Document layout detection data
----

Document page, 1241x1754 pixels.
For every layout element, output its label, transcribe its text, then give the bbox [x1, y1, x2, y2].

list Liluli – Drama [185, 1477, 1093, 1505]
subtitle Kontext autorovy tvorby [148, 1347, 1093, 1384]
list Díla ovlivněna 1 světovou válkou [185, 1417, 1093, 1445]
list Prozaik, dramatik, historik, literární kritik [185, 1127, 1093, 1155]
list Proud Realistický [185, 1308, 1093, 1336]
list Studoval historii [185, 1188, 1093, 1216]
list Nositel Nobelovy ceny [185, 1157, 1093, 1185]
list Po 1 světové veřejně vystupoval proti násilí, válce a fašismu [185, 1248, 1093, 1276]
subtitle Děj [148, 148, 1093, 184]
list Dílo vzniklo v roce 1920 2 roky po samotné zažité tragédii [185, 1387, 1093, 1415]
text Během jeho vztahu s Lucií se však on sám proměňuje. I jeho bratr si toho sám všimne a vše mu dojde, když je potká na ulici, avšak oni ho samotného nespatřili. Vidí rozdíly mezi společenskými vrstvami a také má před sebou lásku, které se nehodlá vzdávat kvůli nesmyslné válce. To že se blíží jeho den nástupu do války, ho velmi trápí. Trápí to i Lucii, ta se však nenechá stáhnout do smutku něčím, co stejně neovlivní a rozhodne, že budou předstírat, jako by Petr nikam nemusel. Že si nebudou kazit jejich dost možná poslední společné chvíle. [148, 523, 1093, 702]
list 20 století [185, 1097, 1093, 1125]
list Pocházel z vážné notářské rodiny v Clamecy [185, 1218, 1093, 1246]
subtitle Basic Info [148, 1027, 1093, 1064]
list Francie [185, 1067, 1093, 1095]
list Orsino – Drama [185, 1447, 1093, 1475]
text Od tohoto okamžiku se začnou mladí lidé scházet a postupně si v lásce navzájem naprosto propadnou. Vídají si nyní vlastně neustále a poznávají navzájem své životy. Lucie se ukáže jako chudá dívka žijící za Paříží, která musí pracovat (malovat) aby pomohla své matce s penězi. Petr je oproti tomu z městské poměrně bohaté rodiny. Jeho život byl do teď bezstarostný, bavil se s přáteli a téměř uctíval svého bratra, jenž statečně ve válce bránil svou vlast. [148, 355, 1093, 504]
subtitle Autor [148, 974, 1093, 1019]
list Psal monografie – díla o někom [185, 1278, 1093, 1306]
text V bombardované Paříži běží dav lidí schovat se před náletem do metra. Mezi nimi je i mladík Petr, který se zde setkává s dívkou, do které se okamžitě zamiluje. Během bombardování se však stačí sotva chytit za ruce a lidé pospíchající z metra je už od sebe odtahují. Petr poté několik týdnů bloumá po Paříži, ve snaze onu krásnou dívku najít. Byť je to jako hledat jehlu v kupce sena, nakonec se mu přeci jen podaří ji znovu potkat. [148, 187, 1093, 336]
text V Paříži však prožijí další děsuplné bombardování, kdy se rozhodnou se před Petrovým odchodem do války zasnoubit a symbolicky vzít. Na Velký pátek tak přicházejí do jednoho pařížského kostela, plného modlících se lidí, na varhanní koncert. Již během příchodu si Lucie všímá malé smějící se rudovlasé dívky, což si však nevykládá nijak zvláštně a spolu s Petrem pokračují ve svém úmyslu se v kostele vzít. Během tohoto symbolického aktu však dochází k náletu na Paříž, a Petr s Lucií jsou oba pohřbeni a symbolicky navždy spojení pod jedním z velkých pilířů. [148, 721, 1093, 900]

----

Task description ▸ Provide a faithful, complete copy of the entries above.

Completed exercise ▸
Document page, 1241x1754 pixels.
For every layout element, output its label, transcribe its text, then give the bbox [x1, y1, x2, y2].

list Liluli – Drama [185, 1477, 1093, 1505]
subtitle Kontext autorovy tvorby [148, 1347, 1093, 1384]
list Díla ovlivněna 1 světovou válkou [185, 1417, 1093, 1445]
list Prozaik, dramatik, historik, literární kritik [185, 1127, 1093, 1155]
list Proud Realistický [185, 1308, 1093, 1336]
list Studoval historii [185, 1188, 1093, 1216]
list Nositel Nobelovy ceny [185, 1157, 1093, 1185]
list Po 1 světové veřejně vystupoval proti násilí, válce a fašismu [185, 1248, 1093, 1276]
subtitle Děj [148, 148, 1093, 184]
list Dílo vzniklo v roce 1920 2 roky po samotné zažité tragédii [185, 1387, 1093, 1415]
text Během jeho vztahu s Lucií se však on sám proměňuje. I jeho bratr si toho sám všimne a vše mu dojde, když je potká na ulici, avšak oni ho samotného nespatřili. Vidí rozdíly mezi společenskými vrstvami a také má před sebou lásku, které se nehodlá vzdávat kvůli nesmyslné válce. To že se blíží jeho den nástupu do války, ho velmi trápí. Trápí to i Lucii, ta se však nenechá stáhnout do smutku něčím, co stejně neovlivní a rozhodne, že budou předstírat, jako by Petr nikam nemusel. Že si nebudou kazit jejich dost možná poslední společné chvíle. [148, 523, 1093, 702]
list 20 století [185, 1097, 1093, 1125]
list Pocházel z vážné notářské rodiny v Clamecy [185, 1218, 1093, 1246]
subtitle Basic Info [148, 1027, 1093, 1064]
list Francie [185, 1067, 1093, 1095]
list Orsino – Drama [185, 1447, 1093, 1475]
text Od tohoto okamžiku se začnou mladí lidé scházet a postupně si v lásce navzájem naprosto propadnou. Vídají si nyní vlastně neustále a poznávají navzájem své životy. Lucie se ukáže jako chudá dívka žijící za Paříží, která musí pracovat (malovat) aby pomohla své matce s penězi. Petr je oproti tomu z městské poměrně bohaté rodiny. Jeho život byl do teď bezstarostný, bavil se s přáteli a téměř uctíval svého bratra, jenž statečně ve válce bránil svou vlast. [148, 355, 1093, 504]
subtitle Autor [148, 974, 1093, 1019]
list Psal monografie – díla o někom [185, 1278, 1093, 1306]
text V bombardované Paříži běží dav lidí schovat se před náletem do metra. Mezi nimi je i mladík Petr, který se zde setkává s dívkou, do které se okamžitě zamiluje. Během bombardování se však stačí sotva chytit za ruce a lidé pospíchající z metra je už od sebe odtahují. Petr poté několik týdnů bloumá po Paříži, ve snaze onu krásnou dívku najít. Byť je to jako hledat jehlu v kupce sena, nakonec se mu přeci jen podaří ji znovu potkat. [148, 187, 1093, 336]
text V Paříži však prožijí další děsuplné bombardování, kdy se rozhodnou se před Petrovým odchodem do války zasnoubit a symbolicky vzít. Na Velký pátek tak přicházejí do jednoho pařížského kostela, plného modlících se lidí, na varhanní koncert. Již během příchodu si Lucie všímá malé smějící se rudovlasé dívky, což si však nevykládá nijak zvláštně a spolu s Petrem pokračují ve svém úmyslu se v kostele vzít. Během tohoto symbolického aktu však dochází k náletu na Paříž, a Petr s Lucií jsou oba pohřbeni a symbolicky navždy spojení pod jedním z velkých pilířů. [148, 721, 1093, 900]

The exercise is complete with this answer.